Sagittarius A*, the supermassive black hole at the center of our Milky Way galaxy, suddenly awoke in the late 1800s, according to a Nature research.
According to the results, this black hole, which is 27,000 light years from Earth and four million times heavier than the Sun, awoke two millennia ago. Researchers say the celestial creature spent over a year swallowing cosmic objects before going dormant.
“Imagine a bear going into hibernation after devouring everything around it,” said research author Frederic Marin, according to AFP on Saturday.
“At least a million times brighter than it is today,” Marin said, the black hole was active in the late 19th century. “A single glowworm hidden in a forest suddenly became as bright as the Sun,” according to French researchers CNRS, as adjacent galactic molecular clouds began producing x-ray radiation.
Supermassive Black Hole in Milky Way Not Dormant
Astronomers followed this x-ray radiation and identified Sagittarius A* as the source using NASA’s IXPE. Marin said the black hole “emitted an echo of its past activity, which we managed to observe for the first time.”
The study’s findings interest experts, but the black hole’s resurgence’s cause is unknown.

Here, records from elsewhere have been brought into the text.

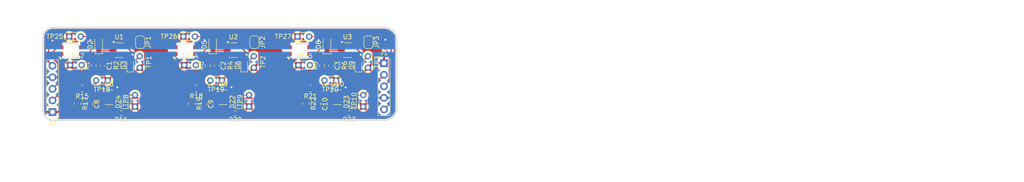
<source format=kicad_pcb>
(kicad_pcb
	(version 20240108)
	(generator "pcbnew")
	(generator_version "8.0")
	(general
		(thickness 1.6)
		(legacy_teardrops no)
	)
	(paper "A4")
	(layers
		(0 "F.Cu" signal)
		(31 "B.Cu" signal)
		(32 "B.Adhes" user "B.Adhesive")
		(33 "F.Adhes" user "F.Adhesive")
		(34 "B.Paste" user)
		(35 "F.Paste" user)
		(36 "B.SilkS" user "B.Silkscreen")
		(37 "F.SilkS" user "F.Silkscreen")
		(38 "B.Mask" user)
		(39 "F.Mask" user)
		(40 "Dwgs.User" user "User.Drawings")
		(41 "Cmts.User" user "User.Comments")
		(42 "Eco1.User" user "User.Eco1")
		(43 "Eco2.User" user "User.Eco2")
		(44 "Edge.Cuts" user)
		(45 "Margin" user)
		(46 "B.CrtYd" user "B.Courtyard")
		(47 "F.CrtYd" user "F.Courtyard")
		(48 "B.Fab" user)
		(49 "F.Fab" user)
		(50 "User.1" user)
		(51 "User.2" user)
		(52 "User.3" user)
		(53 "User.4" user)
		(54 "User.5" user)
		(55 "User.6" user)
		(56 "User.7" user)
		(57 "User.8" user)
		(58 "User.9" user)
	)
	(setup
		(stackup
			(layer "F.SilkS"
				(type "Top Silk Screen")
			)
			(layer "F.Paste"
				(type "Top Solder Paste")
			)
			(layer "F.Mask"
				(type "Top Solder Mask")
				(thickness 0.01)
			)
			(layer "F.Cu"
				(type "copper")
				(thickness 0.035)
			)
			(layer "dielectric 1"
				(type "core")
				(thickness 1.51)
				(material "FR4")
				(epsilon_r 4.5)
				(loss_tangent 0.02)
			)
			(layer "B.Cu"
				(type "copper")
				(thickness 0.035)
			)
			(layer "B.Mask"
				(type "Bottom Solder Mask")
				(thickness 0.01)
			)
			(layer "B.Paste"
				(type "Bottom Solder Paste")
			)
			(layer "B.SilkS"
				(type "Bottom Silk Screen")
			)
			(copper_finish "None")
			(dielectric_constraints no)
		)
		(pad_to_mask_clearance 0)
		(allow_soldermask_bridges_in_footprints no)
		(pcbplotparams
			(layerselection 0x00010fc_ffffffff)
			(plot_on_all_layers_selection 0x0000000_00000000)
			(disableapertmacros no)
			(usegerberextensions no)
			(usegerberattributes yes)
			(usegerberadvancedattributes yes)
			(creategerberjobfile yes)
			(dashed_line_dash_ratio 12.000000)
			(dashed_line_gap_ratio 3.000000)
			(svgprecision 4)
			(plotframeref no)
			(viasonmask no)
			(mode 1)
			(useauxorigin no)
			(hpglpennumber 1)
			(hpglpenspeed 20)
			(hpglpendiameter 15.000000)
			(pdf_front_fp_property_popups yes)
			(pdf_back_fp_property_popups yes)
			(dxfpolygonmode yes)
			(dxfimperialunits yes)
			(dxfusepcbnewfont yes)
			(psnegative no)
			(psa4output no)
			(plotreference yes)
			(plotvalue yes)
			(plotfptext yes)
			(plotinvisibletext no)
			(sketchpadsonfab no)
			(subtractmaskfromsilk no)
			(outputformat 1)
			(mirror no)
			(drillshape 1)
			(scaleselection 1)
			(outputdirectory "")
		)
	)
	(net 0 "")
	(net 1 "GND")
	(net 2 "Net-(D2-K)")
	(net 3 "Net-(D5-K)")
	(net 4 "Net-(D8-K)")
	(net 5 "Net-(C8-Pad1)")
	(net 6 "Net-(C9-Pad1)")
	(net 7 "Net-(C10-Pad1)")
	(net 8 "+5V")
	(net 9 "Net-(D3-A)")
	(net 10 "Net-(D3-K)")
	(net 11 "/LED_BASED_RESET1/DOUT")
	(net 12 "Net-(D6-K)")
	(net 13 "Net-(D6-A)")
	(net 14 "/LED_BASED_RESET2/DOUT")
	(net 15 "Net-(D9-A)")
	(net 16 "Net-(D9-K)")
	(net 17 "Net-(D22-K)")
	(net 18 "/Time Based1/DOUT")
	(net 19 "Net-(D23-K)")
	(net 20 "/Time Based2/DOUT")
	(net 21 "Net-(D24-K)")
	(net 22 "+3.3V")
	(net 23 "Net-(JP1-A)")
	(net 24 "Net-(JP2-A)")
	(net 25 "Net-(JP3-A)")
	(net 26 "/LED_BASED_RESET0/DIN")
	(net 27 "/LED_BASED_RESET0/DOUT")
	(net 28 "/Time Based0/DOUT")
	(net 29 "/Time Based0/DIN")
	(footprint "TestPoint:TestPoint_2Pads_Pitch2.54mm_Drill0.8mm" (layer "F.Cu") (at -34.35 159.6))
	(footprint "TestPoint:TestPoint_2Pads_Pitch2.54mm_Drill0.8mm" (layer "F.Cu") (at -19.1 160.15 90))
	(footprint "LED_SMD:LED_0603_1608Metric" (layer "F.Cu") (at -46.2 159.6 90))
	(footprint "TestPoint:TestPoint_2Pads_Pitch2.54mm_Drill0.8mm" (layer "F.Cu") (at -84.35 159.6))
	(footprint "TestPoint:TestPoint_2Pads_Pitch2.54mm_Drill0.8mm" (layer "F.Cu") (at -59.35 159.6))
	(footprint "Resistor_SMD:R_0603_1608Metric" (layer "F.Cu") (at -23.2 170.1375 180))
	(footprint "Capacitor_SMD:C_0805_2012Metric_Pad1.18x1.45mm_HandSolder" (layer "F.Cu") (at -55.2 168.1375 -90))
	(footprint "Diode_SMD:D_SOD-323_HandSoldering" (layer "F.Cu") (at -28.1 155.1 90))
	(footprint "Capacitor_SMD:C_0603_1608Metric" (layer "F.Cu") (at -27.2 159.7 -90))
	(footprint "LED_SMD:LED_0603_1608Metric" (layer "F.Cu") (at -72.4 167.6375 90))
	(footprint "Resistor_SMD:R_0805_2012Metric_Pad1.20x1.40mm_HandSolder" (layer "F.Cu") (at -57.7 168.0375 -90))
	(footprint "0mylibrary:SK6812-MINI-E" (layer "F.Cu") (at -34.1 156.4 180))
	(footprint "Package_TO_SOT_SMD:SOT-23-5_HandSoldering" (layer "F.Cu") (at -50.8 166.6375))
	(footprint "Resistor_SMD:R_0603_1608Metric" (layer "F.Cu") (at -22.8 159.6375 90))
	(footprint "Capacitor_SMD:C_0805_2012Metric_Pad1.18x1.45mm_HandSolder" (layer "F.Cu") (at -80.2 168.1375 -90))
	(footprint "Package_TO_SOT_SMD:SOT-23-5_HandSoldering" (layer "F.Cu") (at -25.8 166.6375))
	(footprint "Resistor_SMD:R_0603_1608Metric_Pad0.98x0.95mm_HandSolder" (layer "F.Cu") (at -79.2 159.7 90))
	(footprint "Resistor_SMD:R_0603_1608Metric" (layer "F.Cu") (at -73.2 170.1375 180))
	(footprint "Resistor_SMD:R_0603_1608Metric" (layer "F.Cu") (at -72.8 159.6375 90))
	(footprint "TestPoint:TestPoint_2Pads_Pitch2.54mm_Drill0.8mm" (layer "F.Cu") (at -76.0875 162.9375 180))
	(footprint "Resistor_SMD:R_0603_1608Metric_Pad0.98x0.95mm_HandSolder" (layer "F.Cu") (at -54.2 159.7 90))
	(footprint "Connector_PinHeader_2.54mm:PinHeader_1x05_P2.54mm_Vertical" (layer "F.Cu") (at -15.6 159.16))
	(footprint "Resistor_SMD:R_0805_2012Metric_Pad1.20x1.40mm_HandSolder" (layer "F.Cu") (at -31.7 164.7375 180))
	(footprint "TestPoint:TestPoint_2Pads_Pitch2.54mm_Drill0.8mm" (layer "F.Cu") (at -69.1 160.15 90))
	(footprint "TestPoint:TestPoint_2Pads_Pitch2.54mm_Drill0.8mm" (layer "F.Cu") (at -59.55 153.3))
	(footprint "LED_SMD:LED_0603_1608Metric" (layer "F.Cu") (at -21.2 159.6 90))
	(footprint "Package_TO_SOT_SMD:SOT-23-5_HandSoldering" (layer "F.Cu") (at -75.8 166.6375))
	(footprint "TestPoint:TestPoint_2Pads_Pitch2.54mm_Drill0.8mm" (layer "F.Cu") (at -45.1375 168.6875 90))
	(footprint "LED_SMD:LED_0603_1608Metric" (layer "F.Cu") (at -47.4 167.6375 90))
	(footprint "Resistor_SMD:R_0603_1608Metric" (layer "F.Cu") (at -47.8 159.6375 90))
	(footprint "Resistor_SMD:R_0603_1608Metric" (layer "F.Cu") (at -48.2 170.1375 180))
	(footprint "Connector_PinHeader_2.54mm:PinHeader_1x05_P2.54mm_Vertical" (layer "F.Cu") (at -88.2 169.88 180))
	(footprint "Resistor_SMD:R_0805_2012Metric_Pad1.20x1.40mm_HandSolder" (layer "F.Cu") (at -82.7 168.0375 -90))
	(footprint "Jumper:SolderJumper-2_P1.3mm_Bridged_RoundedPad1.0x1.5mm" (layer "F.Cu") (at -44 154.55 -90))
	(footprint "LED_SMD:LED_0603_1608Metric" (layer "F.Cu") (at -71.2 159.6 90))
	(footprint "TestPoint:TestPoint_2Pads_Pitch2.54mm_Drill0.8mm" (layer "F.Cu") (at -44.1 160.15 90))
	(footprint "TestPoint:TestPoint_2Pads_Pitch2.54mm_Drill0.8mm" (layer "F.Cu") (at -26.0875 162.9375 180))
	(footprint "TestPoint:TestPoint_2Pads_Pitch2.54mm_Drill0.8mm" (layer "F.Cu") (at -84.55 153.3))
	(footprint "LED_SMD:LED_0603_1608Metric" (layer "F.Cu") (at -22.4 167.6375 90))
	(footprint "TestPoint:TestPoint_2Pads_Pitch2.54mm_Drill0.8mm" (layer "F.Cu") (at -51.0875 162.9375 180))
	(footprint "Jumper:SolderJumper-2_P1.3mm_Bridged_RoundedPad1.0x1.5mm"
		(layer "F.Cu")
		(uuid "ae35ab71-2ef6-4e6b-a309-e7059dd74853")
		(at -19 154.55 -90)
		(descr "SMD Solder Jumper, 1x1.5mm, rounded Pads, 0.3mm gap, bridged with 1 copper strip")
		(tags "net tie solder jumper bridged")
		(property "Reference" "JP3"
			(at 0 -1.8 90)
			(layer "F.SilkS")
			(uuid "a97e5469-afed-4389-86d3-444a343f14a8")
			(effects
				(font
					(size 1 1)
					(thickness 0.15)
				)
			)
		)
		(property "Value" "SolderJumper_2_Bridged"
			(at 0 1.9 90)
			(layer "F.Fab")
			(uuid "4c20871c-4375-4a92-8025-e5eb942b4670")
			(effects
				(font
					(size 1 1)
					(thickness 0.15)
				)
			)
		)
		(property "Footprint" "Jumper:SolderJumper-2_P1.3mm_Bridged_RoundedPad1.0x1.5mm"
			(at 0 0 -90)
			(unlocked yes)
			(layer "F.Fab")
			(hide yes)
			(uuid "53645290-bec9-43bb-9b84-7967190f245c")
			(effects
				(font
					(size 1.27 1.27)
				)
			)
		)
		(property "Datasheet" ""
			(at 0 0 -90)
			(unlocked yes)
			(layer "F.Fab")
			(hide yes)
			(uuid "bf798f0d-169c-4372-86d1-2877f7d26799")
			(effects
				(font
					(size 1.27 1.27)
				)
			)
		)
		(property "Description" "Solder Jumper, 2-pole, closed/bridged"
			(at 0 0 -90)
			(unlocked yes)
			(layer "F.Fab")
			(hide yes)
			(uuid "cbe91d7f-5286-40ad-b386-0b68c3422337")
			(effects
				(font
					(size 1.27 1.27)
				)
			)
		)
		(property ki_fp_filters "SolderJumper*Bridged*")
		(path "/f6e98391-fc36-4646-b8e2-2d460c5b1663/d9b77d28-d519-48ac-88b7-b1e105b76a72")
		(sheetname "LED_BASED_RESET2")
		(sheetfile "ledreset.kicad_sch")
		(zone_connect 1)
		(attr exclude_from_pos_files exclude_from_bom)
		(net_tie_pad_groups "1, 2")
		(fp_poly
			(pts
				(xy 0.25 -0.3) (xy -0.25 -0.3) (xy -0.25 0.3) (xy 0.25 0.3)
			)
			(stroke
				(width 0)
				(type solid)
			)
			(fill solid)
			(layer "F.Cu")
			(uuid "b94be17d-993f-42f4-833b-4d8ca04f81c7")
		)
		(fp_line
			(start 0.7 1)
			(end -0.7 1)
			(stroke
				(width 0.12)
				(type solid)
			)
			(layer "F.SilkS")
			(uuid "9813c15e-006c-4adf-a9a2-45eb2d7c520d")
		)
		(fp_line
			(start -1.4 0.3)
			(end -1.4 -0.3)
			(stroke
				(width 0.12)
				(type solid)
			)
			(layer "F.SilkS")
			(uuid "78913e64-f8d8-49b4-b63f-cf9693611209")
		)
		(fp_line
			(start 1.4 -0.3)
			(end 1.4 0.3)
			(stroke
				(width 0.12)
				(type solid)
			)
			(layer "F.SilkS")
			(uuid "7eb3a41e-a31a-4359-98db-72b956c5a5fe")
		)
		(fp_line
			(start -0.7 -1)
			(end 0.7 -1)
			(stroke
				(width 0.12)
				(type solid)
			)
			(layer "F.SilkS")
			(uuid "45667006-fcd2-47cf-b554-a395e50a3f45")
		)
		(fp_arc
			(start -0.7 1)
			(mid -1.194975 0.794975)
			(end -1.4 0.3)
			(stroke
				(width 0.12)
				(type solid)
			)
			(layer "F.SilkS")
			(uuid "6a7ef63b-bf84-413c-b550-527aa378e83b")
		)
		(fp_arc
			(start 1.4 0.3)
			(mid 1.194975 0.794975)
			(end 0.7 1)
			(stroke
				(width 0.12)
				(type solid)
			)
			(layer "F.SilkS")
			(uuid "5d41f191-e281-44f8-85b8-836687095b6d")
		)
		(fp_arc
			(start -1.4 -0.3)
			(mid -1.194975 -0.794975)
			(end -0.7 -1)
			(stroke
				(width 0.12)
				(type solid)
			)
			(layer "F.SilkS")
			(uuid "c35c5017-7839-4718-b2d1-5b5e65d08bdd")
		)
		(fp_arc
			(start 0.7 -1)
			(mid 1.194975 -0.794975)
			(end 1.4 -0.3)
			(stroke
				(width 0.12)
				(type solid)
			)
			(layer "F.SilkS")
			(uuid "875780f0-21e9-4840-99b2-e558edee5807")
		)
		(fp_line
			(start 1.65 1.25)
			(end -1.65 1.25)
			(stroke
				(width 0.05)
				(type solid)
			)
			(layer "F.CrtYd")
			(uuid "7c08bbe7-7cba-4de4-abca-fb3c5f52ce8c")
		)
		(fp_line
			(start 1.65 1.25)
			(end 1.65 -1.25)
			(stroke
				(width 0.05)
				(type solid)
			)
			(layer "F.CrtYd")
			(uuid "1728c6c6-ddd8-43cd-b3fd-f17afce5710b")
		)
		(fp_line
			(start -1.65 -1.25)
			(end -1.65 1.25)
			(stroke
				(width 0.05)
				(type solid)
			)
			(layer "F.CrtYd")
			(uuid "2a66c64b-2259-4a8b-96c7-d7014bb7e964")
		)
		(fp_line
			(start -1.65 -1.25)
			(end 1.65 -1.25)
			(stroke
				(width 0.05)
				(type solid)
			)
			(layer "F.CrtYd")
			(uuid "2264e00e-8c61-4bd7-85f8-6db655669c63")
		)
		(pad "1" smd custom
			(at -0.65 0 270)
			(size 1 0.5)
			(layers "F.Cu" "F.Mask")
			(net 25 "Net-(JP3-A)")
			(pinfunction "A")
			(pintype "passive")
			(zone_connect 2)
			(thermal_bridge_angle 45)
			(options
				(clearance outline)
				(anchor rec
... [340209 chars truncated]
</source>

A star or gas cloud may have gotten too near, waking Sagittarius A*. Researchers hope the findings will reveal what causes black holes to become active.
Astronomers published the first photographs of the black hole’s bright gas ring last year, confirming its existence.
Black holes’ massive gravitational pull prevents light from escaping. After a large star dies, its core falls inward, forming them.